How to Mourn Stability
An essential guide for falling the hell apart
It's the easiest thing in the world to do poorly or falter in life, all we have to do is reverse the drive to survive and there we are; broken and aimless, let's talk about it...
Sitting in my usual spot I today I haven't been able to find an escape from the financial and legal doom that I'll be facing when I can't make rent or, credit payments, or service payments on the breathalyzer in my car. It occurred to me that in my my short time on this planet I've watched comfort, normalcy, stability or whatever you want to call it, die more times than actual living things. I always recover, like maybe hopefully the people I'm trying to relate to do too. How to mourn stability:
1) Deny deny deny! Tell everyone around you that everything is fine, you have a new lease on life and you're focused on the future, your checkered past is merely a scar and it doesn't define you. Lie profusely to yourself, say to yourself and others ad nauseum that you can do it alone, and do everything to prove it no matter what the cost, because you can change your flawed way of thinking with your way of thinking.
2) Get mad. Yell at your phone when the call for the dream job doesn't come, and throw out the trash forcefully as if you could control it's emotions better than your own. Blame society and the world for being imperfect and creating the conditions that led to you're failure. Curse your family, friends, and past lovers for putting you through a life of trauma and hardship and being self-centered. Hate yourself for getting into a difficult position, again.
3) Pray to something, or someone or anything to send you a sign or hope or some form of relief from the mess you've made of yourself. Give in to superstition and forget self reliance, and personal accountability. Accept the worst possible alternative to avoid the utter catastrophe that you're on the brink of. sell out morally, divorce yourself from your core principles and head to bargain street with your neatly packaged values in hand.
4) Drink. It's all because of this anyway so double down and wallow in it, hate yourself, be sad and drunk and lose control altogether. Piss yourself if you want to, and spend your mornings dry heaving and puking in the shower, screw it. Also, make sure you over eat on the regular, nothing but fast food and gain 35 pounds in record time. Sucking at life sucks and you suck and everything sucks so this should suck. Sleep fourteen hours, don't shower or change your clothes, and for the love of all that's holy if you could still love, don't leave the house for days. If you do leave the house, keep it brief, be antisocial, and only do it to restock on fast food and beer.
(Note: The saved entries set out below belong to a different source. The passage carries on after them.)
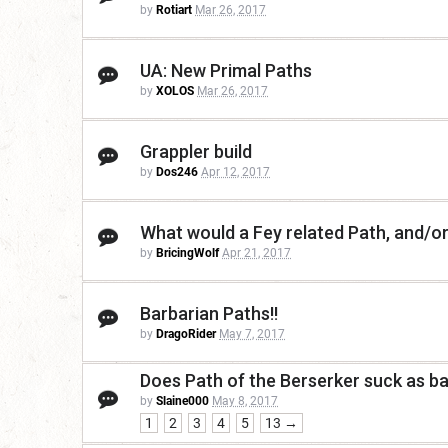
by
Rotiart
Mar 26, 2017
UA: New Primal Paths
by
XOLOS
Mar 26, 2017
Grappler build
by
Dos246
Apr 12, 2017
What would a Fey related Path, and/o
by
BricingWolf
Apr 21, 2017
Barbarian Paths!!
by
DragoRider
May 7, 2017
Does Path of the Berserker suck as bad
by
Slaine000
May 8, 2017
1
2
3
4
5
13 →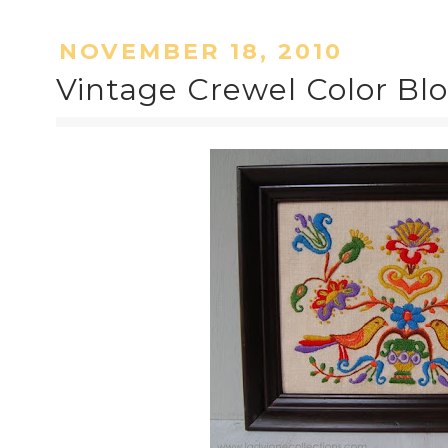
NOVEMBER 18, 2010
Vintage Crewel Color Bl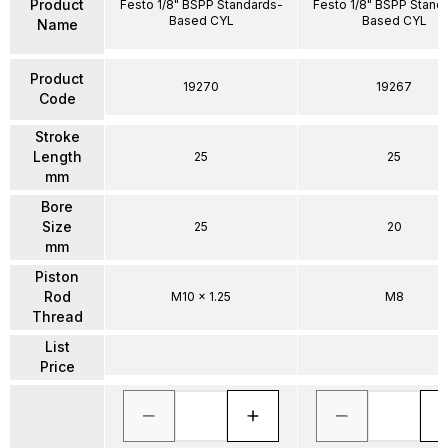
Product
Festo 1/8" BSPP Standards-
Festo 1/8" BSPP Stand
Based CYL
Based CYL
Name
Product
19270
19267
Code
Stroke
Length
25
25
mm
Bore
Size
25
20
mm
Piston
Rod
M10 x 1.25
M8
Thread
List
Price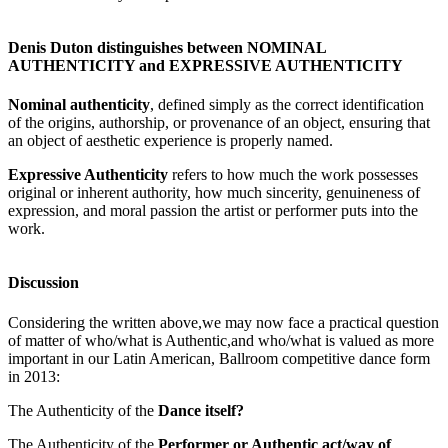
Denis Duton distinguishes between NOMINAL
AUTHENTICITY and EXPRESSIVE AUTHENTICITY
Nominal authenticity
, defined simply as the correct identification
of the origins, authorship, or provenance of an object, ensuring that
an object of aesthetic experience is properly named.
Expressive Authenticity
refers to how much the work possesses
original or inherent authority, how much sincerity, genuineness of
expression, and moral passion the artist or performer puts into the
work.
Discussion
Considering the written above,we may now face a practical question
of matter of who/what is Authentic,and who/what is valued as more
important in our Latin American, Ballroom competitive dance form
in 2013:
The Authenticity of the
Dance itself?
The Authenticity of the
Performer or Authentic act/way of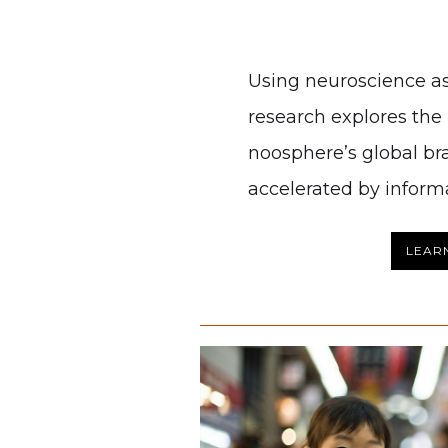
Using neuroscience as
research explores the p
noosphere’s global br
accelerated by inform
LEAR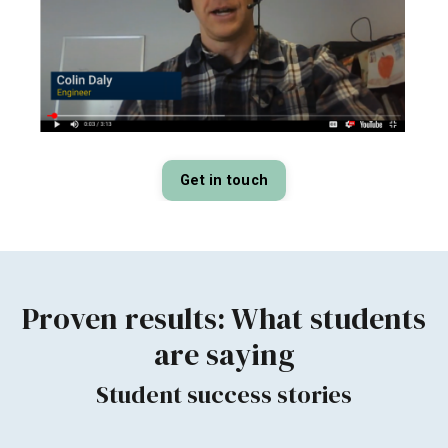
Get in touch
Proven results:
What students
are saying
Student success stories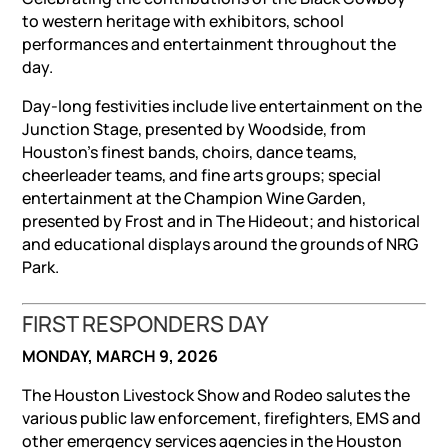
to western heritage with exhibitors, school
performances and entertainment throughout the
day.
Day-long festivities include live entertainment on the
Junction Stage, presented by Woodside, from
Houston’s finest bands, choirs, dance teams,
cheerleader teams, and fine arts groups; special
entertainment at the Champion Wine Garden,
presented by Frost and in The Hideout; and historical
and educational displays around the grounds of NRG
Park.
FIRST RESPONDERS DAY
MONDAY, MARCH 9, 2026
The Houston Livestock Show and Rodeo salutes the
various public law enforcement, firefighters, EMS and
other emergency services agencies in the Houston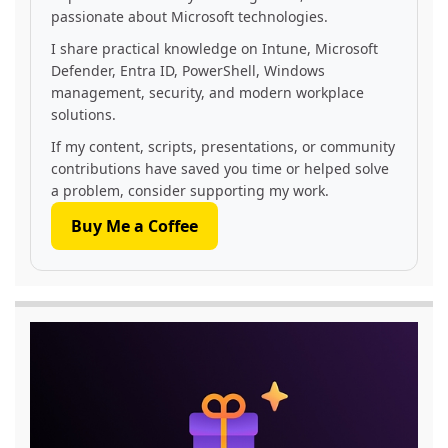
passionate about Microsoft technologies.
I share practical knowledge on Intune, Microsoft
Defender, Entra ID, PowerShell, Windows
management, security, and modern workplace
solutions.
If my content, scripts, presentations, or community
contributions have saved you time or helped solve
a problem, consider supporting my work.
Buy Me a Coffee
Go back beneath your rock, and repeat.
5) Accept it once and for all. Finish binge drinking and eating crap and recognize, then reluctantly acknowledge that you dug the hole, your actions led you to this place because you were either too proud to ask for help or too stubborn to accept it, and now you have to climb out, one grueling step at a time. Take a shower, shave your face, stand up straight and go back to the job you despise. Go out and embrace the sun again, and do whatever you have to do to become okay with being you. Stop hurting yourself, because this is how progress is made and how hope flourishes. You'll still be alive tomorrow, and the next day, and the next, and that's something... The only thing better is breaking the cycle, or in my case, dreaming of it.